A Somali-American woman has become the first model to wear a hijab and full-body burkini in Sports Illustrated’s annual swimsuit issue.
Halima Aden, who will be featured in the United States-based magazine’s May 8 issue, called the photo feature a “dream come true” and said she hoped it would promote diversity and boost confidence among young Muslim women to participate in sports and assert their right to public spaces.
“Growing up in the States, I never really felt represented because I never could flip through a magazine and see a girl who was wearing a hijab,” Aden, who is Muslim and a former refugee, said in a video tweeted by Sports Illustrated on Monday.
“Being in Sports Illustrated is so much bigger than me,” she added in a post on Instagram. “It’s sending a message to my community and the world that women of all different backgrounds, looks, upbringings … can stand together and be celebrated.”
The 21-year-old model’s spread was shot at Watamu Beach in Kenya, where she was born in a refugee camp and lived until the age of seven before moving to the US.
“Young Muslim women need to know that there is a modest swimsuit option available to them so they can join the swim team, participate in swim class at school, and go with their friends to the beach,” she said.
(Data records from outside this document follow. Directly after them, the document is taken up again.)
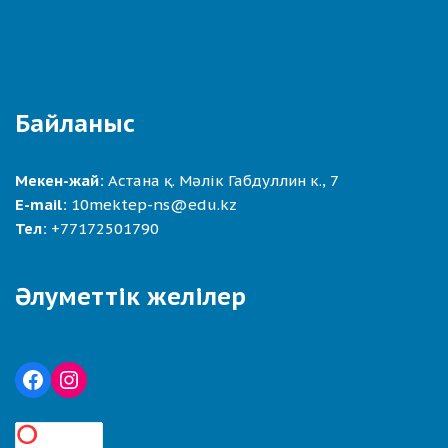
Байланыс
Мекен-жай:
Астана қ. Мәлік Габдуллин к., 7
E-mail:
10mektep-ns@edu.kz
Тел:
+77172501790
Әлуметтік желілер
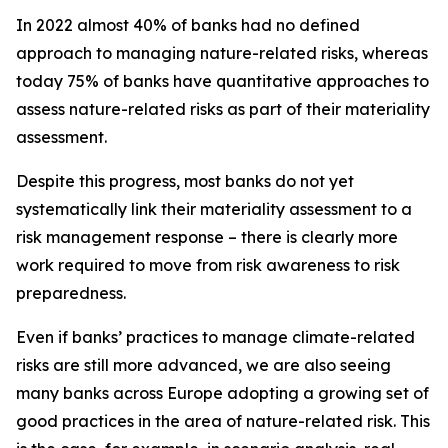
In 2022 almost 40% of banks had no defined
approach to managing nature-related risks, whereas
today 75% of banks have quantitative approaches to
assess nature-related risks as part of their materiality
assessment.
Despite this progress, most banks do not yet
systematically link their materiality assessment to a
risk management response – there is clearly more
work required to move from risk awareness to risk
preparedness.
Even if banks’ practices to manage climate-related
risks are still more advanced, we are also seeing
many banks across Europe adopting a growing set of
good practices in the area of nature-related risk. This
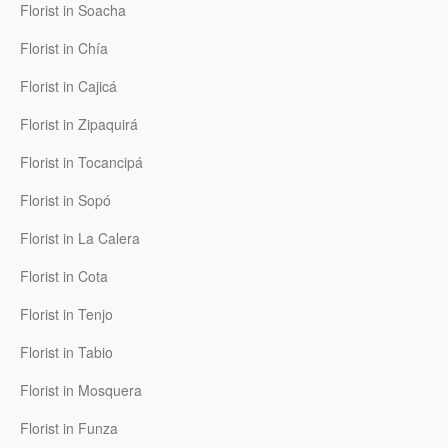
Florist in Soacha
Florist in Chía
Florist in Cajicá
Florist in Zipaquirá
Florist in Tocancipá
Florist in Sopó
Florist in La Calera
Florist in Cota
Florist in Tenjo
Florist in Tabio
Florist in Mosquera
Florist in Funza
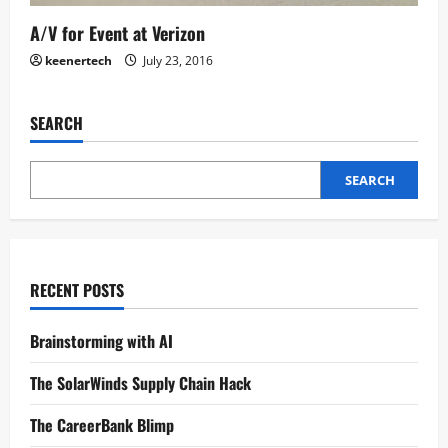
A/V for Event at Verizon
keenertech
July 23, 2016
SEARCH
SEARCH
RECENT POSTS
Brainstorming with AI
The SolarWinds Supply Chain Hack
The CareerBank Blimp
“Muslim girls should feel confident taking that step and doing so comfortably while wearing a burkini.”
The announcement sparked both praise and scorn, with some lauding Aden for “breaking barriers” and others criticising her for appearing in a magazine they said “objectified women”.
One Twitter user, Janice Deul, said Aden had made “history again” and was using “the power of fashion and magazines to make society more inclusive”.
Another Twitter user called Aden’s pictures “inspirational”, and added: “The whole world is a beautiful and amazing place when culture, diversity and multiculturism is shown in its full glory.”
Others were critical, however.
Shireen Qudosi, a Twitter user, said: “If you’re going to wear the hijab and cover your skin – whether you think our religion calls for it or you want modesty – it is completely counterintuitive to strike a sexy pose in a magazine known for objectifying women.”
MJ Day, Sports Illustrated Swimsuit’s editor, said she and Aden “both believe the ideal of beauty is so vast and subjective”.
In a statement on the magazine’s website, Day added: “We both know that women are so often perceived to be one way or one thing based on how they look or what they wear. Whether you feel your most beautiful and confident in a burkini or a bikini, YOU ARE WORTHY.”